Over 80% of the volume of the global FX market is comprised of seven currencies, and the Canadian dollar is one of them, even though Canada is only the 10th largest economy in the world and only 9th in terms of exports.
In the table below, you can see the Canadian dollar’s position in terms of volume for FX trading in April 2013. Please note that each trade always involves a currency pair comprised of two different currencies. That is why the USD can be involved in 87% of all trades while the Euro is involved in over 33% of all trades, and the Japanese yen is involved in 23% of all trades, and so on.
|Most traded currencies by value (April 2013)|
|Rank||Currency||% daily share|
|1||United States dollar||87.0%|
|10||New Zealand dollar||2.0%|
The Canadian dollar is the 5th or 6th most held reserve currency in the world (it varies from year to year). At the time of writing, roughly 2% of the total amount of money held in national currency reserves are Canadian dollars.
Basic information about the Canadian Dollar
- The ISO 4217 code for the Canadian Dollar is CAD (numerical: 124).
- The symbol for the United States Dollar is $ or C$.
- The central bank for the US dollar is the Bank of Canada.
- 1 Canadian Dollar equals 100 cents.

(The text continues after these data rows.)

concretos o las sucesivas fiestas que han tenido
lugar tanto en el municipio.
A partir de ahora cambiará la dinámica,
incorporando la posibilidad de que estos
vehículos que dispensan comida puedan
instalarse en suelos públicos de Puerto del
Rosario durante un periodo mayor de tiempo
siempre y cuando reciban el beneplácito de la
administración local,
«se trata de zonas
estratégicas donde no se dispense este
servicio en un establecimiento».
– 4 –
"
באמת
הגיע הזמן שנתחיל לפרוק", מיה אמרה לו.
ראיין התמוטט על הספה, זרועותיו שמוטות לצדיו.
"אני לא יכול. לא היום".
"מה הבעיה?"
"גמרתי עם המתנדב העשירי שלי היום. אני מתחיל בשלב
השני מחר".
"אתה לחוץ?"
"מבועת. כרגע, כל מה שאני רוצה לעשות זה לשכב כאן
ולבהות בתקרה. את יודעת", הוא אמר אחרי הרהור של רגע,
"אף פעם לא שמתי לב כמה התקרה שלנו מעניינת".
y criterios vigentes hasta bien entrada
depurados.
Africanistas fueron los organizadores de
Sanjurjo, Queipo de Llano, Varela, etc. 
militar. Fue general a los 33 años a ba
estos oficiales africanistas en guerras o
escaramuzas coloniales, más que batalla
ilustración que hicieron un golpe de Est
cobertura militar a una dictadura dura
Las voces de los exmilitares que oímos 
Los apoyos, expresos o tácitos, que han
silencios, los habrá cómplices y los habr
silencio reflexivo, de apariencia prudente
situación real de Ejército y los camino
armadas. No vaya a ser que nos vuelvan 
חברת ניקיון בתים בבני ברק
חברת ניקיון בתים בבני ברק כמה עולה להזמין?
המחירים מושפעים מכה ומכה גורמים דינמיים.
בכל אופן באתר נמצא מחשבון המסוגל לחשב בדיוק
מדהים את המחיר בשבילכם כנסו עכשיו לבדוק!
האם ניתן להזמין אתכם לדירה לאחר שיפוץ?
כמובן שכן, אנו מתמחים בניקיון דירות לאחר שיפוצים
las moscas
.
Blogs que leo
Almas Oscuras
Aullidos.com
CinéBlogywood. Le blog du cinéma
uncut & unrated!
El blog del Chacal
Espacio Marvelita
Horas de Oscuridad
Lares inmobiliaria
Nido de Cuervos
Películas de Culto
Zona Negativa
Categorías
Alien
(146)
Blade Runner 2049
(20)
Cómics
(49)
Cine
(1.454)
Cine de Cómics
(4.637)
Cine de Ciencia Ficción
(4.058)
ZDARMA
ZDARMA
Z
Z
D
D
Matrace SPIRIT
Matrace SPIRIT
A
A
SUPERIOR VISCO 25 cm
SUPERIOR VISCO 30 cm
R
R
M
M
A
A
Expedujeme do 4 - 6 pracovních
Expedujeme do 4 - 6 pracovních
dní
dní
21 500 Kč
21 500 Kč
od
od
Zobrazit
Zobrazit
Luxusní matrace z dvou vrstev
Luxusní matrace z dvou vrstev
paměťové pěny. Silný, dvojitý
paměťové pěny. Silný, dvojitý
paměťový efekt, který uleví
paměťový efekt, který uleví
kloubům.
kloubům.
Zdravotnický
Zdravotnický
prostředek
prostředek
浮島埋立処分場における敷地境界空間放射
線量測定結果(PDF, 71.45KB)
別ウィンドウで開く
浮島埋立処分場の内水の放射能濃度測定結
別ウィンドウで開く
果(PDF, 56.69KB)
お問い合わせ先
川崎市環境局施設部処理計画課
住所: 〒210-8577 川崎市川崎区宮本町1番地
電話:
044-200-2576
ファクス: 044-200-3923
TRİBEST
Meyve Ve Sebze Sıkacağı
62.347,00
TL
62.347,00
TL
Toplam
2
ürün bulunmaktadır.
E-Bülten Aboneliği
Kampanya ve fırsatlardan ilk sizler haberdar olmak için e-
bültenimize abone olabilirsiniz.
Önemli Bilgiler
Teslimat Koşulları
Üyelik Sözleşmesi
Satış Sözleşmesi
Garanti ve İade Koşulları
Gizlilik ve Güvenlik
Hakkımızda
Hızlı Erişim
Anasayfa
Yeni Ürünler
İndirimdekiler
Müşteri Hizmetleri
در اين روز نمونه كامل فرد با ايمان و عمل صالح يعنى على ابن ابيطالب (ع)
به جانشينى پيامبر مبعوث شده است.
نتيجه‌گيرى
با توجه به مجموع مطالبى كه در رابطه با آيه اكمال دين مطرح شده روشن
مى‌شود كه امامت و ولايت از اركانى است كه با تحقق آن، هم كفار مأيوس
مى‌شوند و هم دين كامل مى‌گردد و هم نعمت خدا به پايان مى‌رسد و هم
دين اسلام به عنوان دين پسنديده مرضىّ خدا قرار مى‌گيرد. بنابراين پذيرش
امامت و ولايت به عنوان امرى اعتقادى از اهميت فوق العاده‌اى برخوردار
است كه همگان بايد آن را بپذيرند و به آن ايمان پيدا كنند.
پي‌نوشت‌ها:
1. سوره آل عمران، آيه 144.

The symbol for the cent is ¢.
- The Canadian Dollar is sold freely on the FX market.
- The Canadian Dollar used to have a gold standard, but doesn’t anymore.
The Bank of Canada has no specified target value for the Canadian dollar against any other currency.
Usage outside Canada
Although Euro is the official currency of Saint Pierre and Miquelon, the Canadian dollar is widely accepted. The Overseas collectivity of Saint Pierre and Miquelon is a self-governing territorial overseas collectivity of France. It is located in the northwestern Atlantic Ocean, near Newfoundland, Canada. The French name for this overseas collectivity is Collectivité d’Outre-mer de Saint-Pierre-et-Miquelon.
- The Canadian dollar is called Dollar canadien in French. The cent is colloquially referred to as sou in French. (Both English and French are official languages of Canada.)
- Examples of nicknames for the Canadian dollar are Loonie, Buck, Huard and Piastre.
In the 1600s, the Hudson’s Bay Company minted a coin with a value equal to the pelt of one male beaver. A male beaver is a buck.
In 1987, the Canadian 1 dollar bill was replaced with a 1 dollar coin. The back of this coin was adorned with the sea-bird Common loon, hence the nickname loonie.
- In 2012, Iceland considered adopting the Canadian dollar as an alternative to the Icelandic króna.